> Directions: Copy the entries from the start through the line containing "scientific name: Carex caryophyllea", renaming every "common name" to "vernacular name" and leaving all else unchanged.

(Stored data entries)
+++++

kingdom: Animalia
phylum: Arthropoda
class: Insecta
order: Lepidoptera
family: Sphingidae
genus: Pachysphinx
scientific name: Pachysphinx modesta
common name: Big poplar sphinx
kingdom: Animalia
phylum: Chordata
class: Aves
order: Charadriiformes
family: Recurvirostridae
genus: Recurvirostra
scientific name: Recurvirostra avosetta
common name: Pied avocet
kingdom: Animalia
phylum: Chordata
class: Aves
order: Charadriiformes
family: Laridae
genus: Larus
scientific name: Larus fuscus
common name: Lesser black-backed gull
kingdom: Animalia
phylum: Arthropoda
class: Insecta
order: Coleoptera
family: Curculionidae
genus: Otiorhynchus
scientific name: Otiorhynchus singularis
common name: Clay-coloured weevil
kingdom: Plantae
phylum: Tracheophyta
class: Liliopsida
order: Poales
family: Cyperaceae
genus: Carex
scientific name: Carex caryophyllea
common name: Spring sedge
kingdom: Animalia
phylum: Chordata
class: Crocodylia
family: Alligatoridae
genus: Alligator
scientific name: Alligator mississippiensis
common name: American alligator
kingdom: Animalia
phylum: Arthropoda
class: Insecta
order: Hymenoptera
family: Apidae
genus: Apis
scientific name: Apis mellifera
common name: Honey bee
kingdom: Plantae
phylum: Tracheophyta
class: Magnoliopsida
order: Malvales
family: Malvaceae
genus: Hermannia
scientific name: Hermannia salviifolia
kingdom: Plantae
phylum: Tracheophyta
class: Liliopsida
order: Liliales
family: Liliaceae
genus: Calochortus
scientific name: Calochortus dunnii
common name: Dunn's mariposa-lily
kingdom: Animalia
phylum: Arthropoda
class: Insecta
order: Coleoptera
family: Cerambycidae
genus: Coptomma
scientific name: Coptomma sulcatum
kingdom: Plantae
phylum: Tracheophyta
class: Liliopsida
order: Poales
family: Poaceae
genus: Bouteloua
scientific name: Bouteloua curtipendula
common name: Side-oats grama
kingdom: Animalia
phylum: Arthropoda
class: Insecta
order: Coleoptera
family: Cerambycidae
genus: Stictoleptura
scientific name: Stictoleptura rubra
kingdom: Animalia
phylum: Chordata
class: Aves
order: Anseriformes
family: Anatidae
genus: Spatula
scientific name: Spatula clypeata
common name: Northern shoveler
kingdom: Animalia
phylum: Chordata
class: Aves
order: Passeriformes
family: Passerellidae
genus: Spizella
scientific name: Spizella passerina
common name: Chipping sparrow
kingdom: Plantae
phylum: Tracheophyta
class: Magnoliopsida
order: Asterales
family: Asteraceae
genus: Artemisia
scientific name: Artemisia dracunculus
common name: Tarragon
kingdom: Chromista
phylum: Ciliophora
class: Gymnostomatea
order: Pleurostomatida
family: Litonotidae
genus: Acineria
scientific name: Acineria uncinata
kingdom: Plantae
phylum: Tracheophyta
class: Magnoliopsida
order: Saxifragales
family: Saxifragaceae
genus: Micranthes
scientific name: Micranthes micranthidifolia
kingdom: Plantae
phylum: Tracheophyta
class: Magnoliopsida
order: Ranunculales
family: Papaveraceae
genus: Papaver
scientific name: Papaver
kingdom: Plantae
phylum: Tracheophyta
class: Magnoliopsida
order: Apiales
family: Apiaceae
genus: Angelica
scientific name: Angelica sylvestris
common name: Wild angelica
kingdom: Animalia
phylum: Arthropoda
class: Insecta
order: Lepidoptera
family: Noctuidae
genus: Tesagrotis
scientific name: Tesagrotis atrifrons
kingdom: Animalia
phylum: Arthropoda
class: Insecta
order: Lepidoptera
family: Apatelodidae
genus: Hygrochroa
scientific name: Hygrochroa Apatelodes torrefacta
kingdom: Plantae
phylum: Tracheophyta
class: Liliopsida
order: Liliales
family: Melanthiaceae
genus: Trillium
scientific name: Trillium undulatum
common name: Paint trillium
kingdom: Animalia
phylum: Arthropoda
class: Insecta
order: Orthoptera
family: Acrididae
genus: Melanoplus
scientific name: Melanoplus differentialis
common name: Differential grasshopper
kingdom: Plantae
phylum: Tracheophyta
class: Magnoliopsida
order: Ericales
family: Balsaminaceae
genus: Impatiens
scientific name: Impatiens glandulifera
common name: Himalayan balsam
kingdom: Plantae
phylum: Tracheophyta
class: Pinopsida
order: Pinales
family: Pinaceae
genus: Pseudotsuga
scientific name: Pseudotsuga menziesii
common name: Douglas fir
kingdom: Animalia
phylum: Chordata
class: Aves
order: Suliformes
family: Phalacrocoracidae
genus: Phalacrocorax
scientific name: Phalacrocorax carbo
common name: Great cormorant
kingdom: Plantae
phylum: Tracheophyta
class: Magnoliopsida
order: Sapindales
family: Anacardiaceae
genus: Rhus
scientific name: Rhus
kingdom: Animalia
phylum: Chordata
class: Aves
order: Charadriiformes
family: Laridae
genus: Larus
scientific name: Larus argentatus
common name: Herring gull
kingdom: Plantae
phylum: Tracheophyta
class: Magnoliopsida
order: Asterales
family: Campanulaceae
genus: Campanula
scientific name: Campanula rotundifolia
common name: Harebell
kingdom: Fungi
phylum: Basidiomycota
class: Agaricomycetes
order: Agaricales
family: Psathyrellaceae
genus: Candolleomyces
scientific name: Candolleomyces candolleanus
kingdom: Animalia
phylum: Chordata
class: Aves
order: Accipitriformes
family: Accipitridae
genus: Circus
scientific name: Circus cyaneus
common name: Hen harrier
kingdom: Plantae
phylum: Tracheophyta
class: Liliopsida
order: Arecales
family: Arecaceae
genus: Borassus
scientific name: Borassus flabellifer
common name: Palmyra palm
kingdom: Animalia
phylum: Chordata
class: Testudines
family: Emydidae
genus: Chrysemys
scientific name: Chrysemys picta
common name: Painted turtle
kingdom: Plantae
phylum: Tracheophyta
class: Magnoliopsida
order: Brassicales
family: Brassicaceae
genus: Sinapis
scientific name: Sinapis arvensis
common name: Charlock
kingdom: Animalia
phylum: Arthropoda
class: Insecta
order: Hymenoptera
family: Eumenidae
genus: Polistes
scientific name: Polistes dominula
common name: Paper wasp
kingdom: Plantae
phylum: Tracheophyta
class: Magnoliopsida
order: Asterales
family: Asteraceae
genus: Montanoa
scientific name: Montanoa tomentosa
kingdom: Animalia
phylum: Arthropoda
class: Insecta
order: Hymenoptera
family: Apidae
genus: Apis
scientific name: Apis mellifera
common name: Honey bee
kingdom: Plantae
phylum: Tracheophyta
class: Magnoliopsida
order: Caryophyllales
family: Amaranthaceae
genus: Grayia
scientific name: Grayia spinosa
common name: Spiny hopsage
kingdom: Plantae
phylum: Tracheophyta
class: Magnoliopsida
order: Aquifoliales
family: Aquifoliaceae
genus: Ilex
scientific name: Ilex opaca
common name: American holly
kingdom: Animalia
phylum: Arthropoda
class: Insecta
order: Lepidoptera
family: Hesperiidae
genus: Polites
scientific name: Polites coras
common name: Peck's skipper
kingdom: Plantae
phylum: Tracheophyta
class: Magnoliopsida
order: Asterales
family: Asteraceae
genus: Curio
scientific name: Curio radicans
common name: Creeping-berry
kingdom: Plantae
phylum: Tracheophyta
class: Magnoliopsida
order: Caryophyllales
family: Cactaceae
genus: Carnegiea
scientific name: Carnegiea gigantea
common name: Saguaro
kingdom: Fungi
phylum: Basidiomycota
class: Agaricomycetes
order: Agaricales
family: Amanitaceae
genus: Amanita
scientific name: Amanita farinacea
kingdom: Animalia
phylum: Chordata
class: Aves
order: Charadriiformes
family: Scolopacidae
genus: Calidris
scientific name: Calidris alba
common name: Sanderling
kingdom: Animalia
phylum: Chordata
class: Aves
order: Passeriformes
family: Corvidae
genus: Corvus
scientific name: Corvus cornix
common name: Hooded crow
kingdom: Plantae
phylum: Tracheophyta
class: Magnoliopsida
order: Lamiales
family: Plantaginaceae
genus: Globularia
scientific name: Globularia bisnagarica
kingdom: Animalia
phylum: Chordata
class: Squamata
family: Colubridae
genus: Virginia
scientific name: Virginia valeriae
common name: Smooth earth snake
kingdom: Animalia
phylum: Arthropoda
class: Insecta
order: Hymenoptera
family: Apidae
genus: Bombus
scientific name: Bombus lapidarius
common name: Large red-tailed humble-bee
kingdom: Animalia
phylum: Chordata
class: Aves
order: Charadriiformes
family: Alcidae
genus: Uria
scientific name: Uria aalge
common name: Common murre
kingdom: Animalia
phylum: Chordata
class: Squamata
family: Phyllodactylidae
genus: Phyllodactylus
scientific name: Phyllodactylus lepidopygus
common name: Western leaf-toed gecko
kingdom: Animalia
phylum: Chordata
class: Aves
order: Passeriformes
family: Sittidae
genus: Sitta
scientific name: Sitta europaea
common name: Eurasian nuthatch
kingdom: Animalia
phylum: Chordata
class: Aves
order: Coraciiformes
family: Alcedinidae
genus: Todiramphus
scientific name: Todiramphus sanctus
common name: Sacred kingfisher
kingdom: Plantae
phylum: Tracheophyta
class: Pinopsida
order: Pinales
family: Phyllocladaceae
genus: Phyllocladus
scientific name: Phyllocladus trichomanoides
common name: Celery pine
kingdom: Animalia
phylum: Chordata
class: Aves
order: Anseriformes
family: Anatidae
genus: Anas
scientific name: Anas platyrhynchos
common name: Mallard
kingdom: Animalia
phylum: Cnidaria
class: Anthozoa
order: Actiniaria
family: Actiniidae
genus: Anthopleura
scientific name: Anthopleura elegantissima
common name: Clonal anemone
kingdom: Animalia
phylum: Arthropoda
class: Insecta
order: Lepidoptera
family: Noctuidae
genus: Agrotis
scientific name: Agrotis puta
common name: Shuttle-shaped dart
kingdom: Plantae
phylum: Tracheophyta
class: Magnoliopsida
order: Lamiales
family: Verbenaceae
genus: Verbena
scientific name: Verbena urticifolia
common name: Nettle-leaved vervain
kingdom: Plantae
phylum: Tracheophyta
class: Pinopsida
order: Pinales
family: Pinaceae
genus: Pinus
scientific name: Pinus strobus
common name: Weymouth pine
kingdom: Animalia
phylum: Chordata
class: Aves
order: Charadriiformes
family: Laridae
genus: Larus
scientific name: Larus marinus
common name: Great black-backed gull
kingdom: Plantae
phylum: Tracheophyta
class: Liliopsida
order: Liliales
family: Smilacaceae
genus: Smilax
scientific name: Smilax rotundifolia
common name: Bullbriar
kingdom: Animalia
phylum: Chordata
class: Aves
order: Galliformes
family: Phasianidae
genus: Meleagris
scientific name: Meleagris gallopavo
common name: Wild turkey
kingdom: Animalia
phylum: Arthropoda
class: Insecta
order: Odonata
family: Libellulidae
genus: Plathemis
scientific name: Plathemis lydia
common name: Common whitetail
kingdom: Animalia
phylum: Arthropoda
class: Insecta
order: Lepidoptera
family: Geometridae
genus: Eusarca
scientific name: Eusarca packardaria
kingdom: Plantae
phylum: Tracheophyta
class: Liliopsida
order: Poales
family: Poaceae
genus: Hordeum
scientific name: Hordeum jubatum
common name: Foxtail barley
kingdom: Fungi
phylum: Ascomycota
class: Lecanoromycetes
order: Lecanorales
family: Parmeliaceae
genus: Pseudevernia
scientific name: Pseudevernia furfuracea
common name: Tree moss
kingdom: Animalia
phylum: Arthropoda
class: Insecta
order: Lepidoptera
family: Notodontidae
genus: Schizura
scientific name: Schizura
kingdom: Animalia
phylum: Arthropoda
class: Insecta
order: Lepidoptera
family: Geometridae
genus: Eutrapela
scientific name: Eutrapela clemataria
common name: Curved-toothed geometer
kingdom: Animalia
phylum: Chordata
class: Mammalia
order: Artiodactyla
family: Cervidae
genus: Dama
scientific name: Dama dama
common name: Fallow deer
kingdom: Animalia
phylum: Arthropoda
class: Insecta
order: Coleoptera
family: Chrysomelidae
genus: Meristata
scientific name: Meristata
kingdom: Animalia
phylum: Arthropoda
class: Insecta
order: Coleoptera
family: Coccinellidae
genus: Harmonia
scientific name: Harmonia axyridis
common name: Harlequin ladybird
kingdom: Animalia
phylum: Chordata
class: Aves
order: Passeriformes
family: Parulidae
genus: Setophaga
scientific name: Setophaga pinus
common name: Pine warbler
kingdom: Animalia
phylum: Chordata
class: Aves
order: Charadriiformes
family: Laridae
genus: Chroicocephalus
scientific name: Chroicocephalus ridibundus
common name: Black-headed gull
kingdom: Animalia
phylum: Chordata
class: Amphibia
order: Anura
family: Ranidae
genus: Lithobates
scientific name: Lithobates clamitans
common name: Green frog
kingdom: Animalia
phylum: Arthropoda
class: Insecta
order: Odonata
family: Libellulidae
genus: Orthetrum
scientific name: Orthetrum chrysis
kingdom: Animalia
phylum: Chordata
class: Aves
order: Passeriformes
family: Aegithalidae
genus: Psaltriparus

+++++

> The solution:
kingdom: Animalia
phylum: Arthropoda
class: Insecta
order: Lepidoptera
family: Sphingidae
genus: Pachysphinx
scientific name: Pachysphinx modesta
vernacular name: Big poplar sphinx
kingdom: Animalia
phylum: Chordata
class: Aves
order: Charadriiformes
family: Recurvirostridae
genus: Recurvirostra
scientific name: Recurvirostra avosetta
vernacular name: Pied avocet
kingdom: Animalia
phylum: Chordata
class: Aves
order: Charadriiformes
family: Laridae
genus: Larus
scientific name: Larus fuscus
vernacular name: Lesser black-backed gull
kingdom: Animalia
phylum: Arthropoda
class: Insecta
order: Coleoptera
family: Curculionidae
genus: Otiorhynchus
scientific name: Otiorhynchus singularis
vernacular name: Clay-coloured weevil
kingdom: Plantae
phylum: Tracheophyta
class: Liliopsida
order: Poales
family: Cyperaceae
genus: Carex
scientific name: Carex caryophyllea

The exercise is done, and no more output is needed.